- **EXERCISE**:
The data that follows must be transcribed in full and exactly, minus the pictures.

- **EXTRACTED RECORDS**:
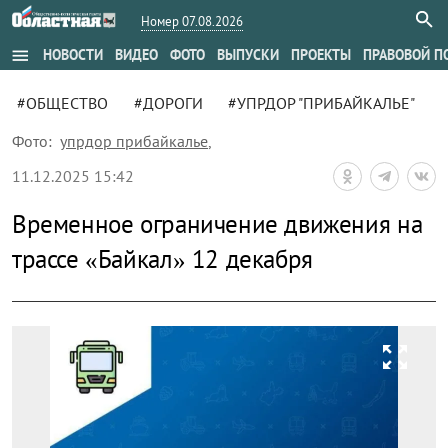
Номер 07.08.2026
menu
НОВОСТИ
ВИДЕО
ФОТО
ВЫПУСКИ
ПРОЕКТЫ
ПРАВОВОЙ П
#ОБЩЕСТВО
#ДОРОГИ
#УПРДОР "ПРИБАЙКАЛЬЕ"
Фото:
упрдор прибайкалье
,
11.12.2025 15:42
Временное ограничение движения на
трассе «Байкал» 12 декабря
zoom_out_map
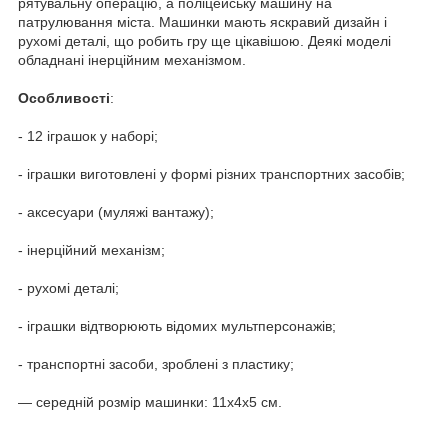
рятувальну операцію, а поліцейську машину на
патрулювання міста. Машинки мають яскравий дизайн і
рухомі деталі, що робить гру ще цікавішою. Деякі моделі
обладнані інерційним механізмом.
Особливості
:
- 12 іграшок у наборі;
- іграшки виготовлені у формі різних транспортних засобів;
- аксесуари (муляжі вантажу);
- інерційний механізм;
- рухомі деталі;
- іграшки відтворюють відомих мультперсонажів;
- транспортні засоби, зроблені з пластику;
— середній розмір машинки: 11х4х5 см.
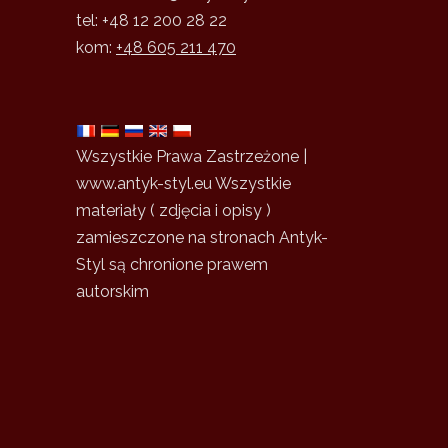
tel: +48 12 200 28 22
kom:
+48 605 211 470
Wszystkie Prawa Zastrzeżone |
www.antyk-styl.eu Wszystkie
materiały ( zdjęcia i opisy )
zamieszczone na stronach Antyk-
Styl są chronione prawem
autorskim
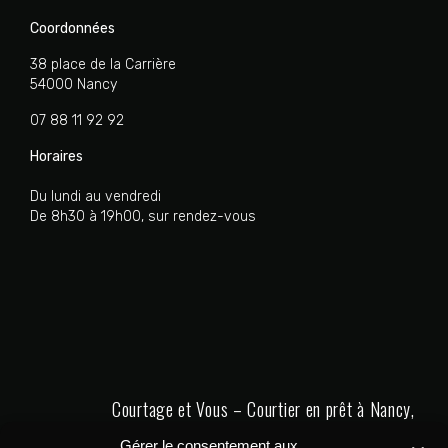
Coordonnées
38 place de la Carrière
54000 Nancy
07 88 11 92 92
Horaires
Du lundi au vendredi
De 8h30 à 19h00, sur rendez-vous
Courtage et Vous – Courtier en prêt à Nancy,
Metz et Thionville
Gérer le consentement aux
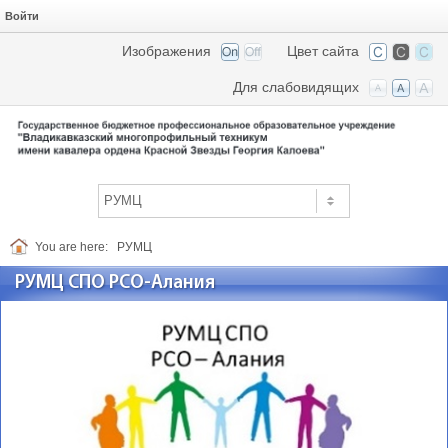
Войти
Изображения
Цвет сайта
Для слабовидящих
You are here:
РУМЦ
РУМЦ СПО РСО-Алания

- **EXERCISE RESPONSE**:
Номер 07.08.2026
menu
НОВОСТИ
ВИДЕО
ФОТО
ВЫПУСКИ
ПРОЕКТЫ
ПРАВОВОЙ П
#ОБЩЕСТВО
#ДОРОГИ
#УПРДОР "ПРИБАЙКАЛЬЕ"
Фото:
упрдор прибайкалье
,
11.12.2025 15:42
Временное ограничение движения на
трассе «Байкал» 12 декабря
zoom_out_map
рятувальну операцію, а поліцейську машину на
патрулювання міста. Машинки мають яскравий дизайн і
рухомі деталі, що робить гру ще цікавішою. Деякі моделі
обладнані інерційним механізмом.
Особливості
:
- 12 іграшок у наборі;
- іграшки виготовлені у формі різних транспортних засобів;
- аксесуари (муляжі вантажу);
- інерційний механізм;
- рухомі деталі;
- іграшки відтворюють відомих мультперсонажів;
- транспортні засоби, зроблені з пластику;
— середній розмір машинки: 11х4х5 см.
tel: +48 12 200 28 22
kom:
+48 605 211 470
Wszystkie Prawa Zastrzeżone |
www.antyk-styl.eu Wszystkie
materiały ( zdjęcia i opisy )
zamieszczone na stronach Antyk-
Styl są chronione prawem
autorskim
Coordonnées
38 place de la Carrière
54000 Nancy
07 88 11 92 92
Horaires
Du lundi au vendredi
De 8h30 à 19h00, sur rendez-vous
Courtage et Vous – Courtier en prêt à Nancy,
Metz et Thionville
Gérer le consentement aux
Войти
Изображения
Цвет сайта
Для слабовидящих
You are here:
РУМЦ
РУМЦ СПО РСО-Алания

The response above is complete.